Published April 27, 2013, issue of May 03, 2013.

(page 2 of 2)

In Prague, before the first deportation, the anti-Jewish decrees mount, and Weiss reports a numbness enveloping her family. “This won’t last forever,” she tells herself. At Terezin, men and women are separated, and Weiss obsesses over being able to see her father. With other young girls, she celebrates Christmas with song, and for that moment, she writes, “We’re free, far beyond the ramparts and gates of the ghetto that hide so much suffering.”

As Weiss’s relatives arrive from Prague, other transports leave for the East. Weiss’s schooling continues secretly, and she moves to a special dormitory with other children her age. “There’s no reason for crying,” she writes. “You can live in overcrowded hostels… on bunks with fleas and bedbugs. It’s rather worse without food, but even a bit of hunger can be tolerated…. They want to destroy us, that’s obvious, but we won’t give in.”

That remains Weiss’s credo, through considerable hardship. Typhus rages through Terezin, and friends die. Then, with the Red Cross on its way, the Germans bizarrely install a music hall, a café, a swimming pool and a carousel. Weiss, like Anne Frank, has her first tentative romance, in her case with a 25-year-old — and sees her father, about to be deported, for the last time.

In 1944, she and her mother are sent to Auschwitz.

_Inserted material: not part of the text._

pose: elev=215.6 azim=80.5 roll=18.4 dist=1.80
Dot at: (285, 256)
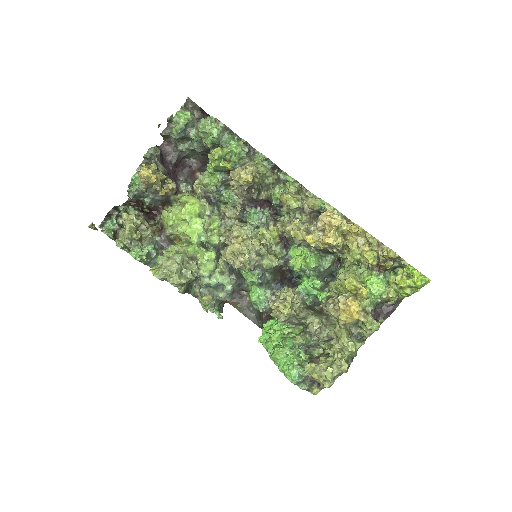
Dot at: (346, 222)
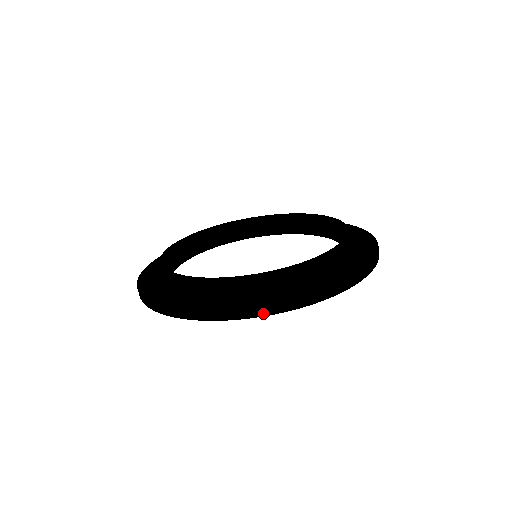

When she arrives and observes beatings, she realizes that “Terezin was an absolute paradise compared to this.” She is savvy enough to lie about her age, claiming to be 18 (she is 15).

At Auschwitz, and then at a slave labor camp at Freiberg, she escapes the gas, but is tormented by hunger, cold, thirst and lack of sleep. “We were always hungry; hope sustained us!” she declares.

Finally, a nightmarish train trip ends at the dreaded camp of Mauthausen. But by then, the war is all but over. The situation is chaotic. At the last possible moment, it seems, peace arrives, and Weiss is able to start her journey home. There she will stay, amid the anti-Semitism and oppression of the Communist years, practicing her art, having a family and assembling this record of her endurance.

Julia M. Klein is a cultural reporter and critic in Philadelphia and a contributing editor at Columbia Journalism Review.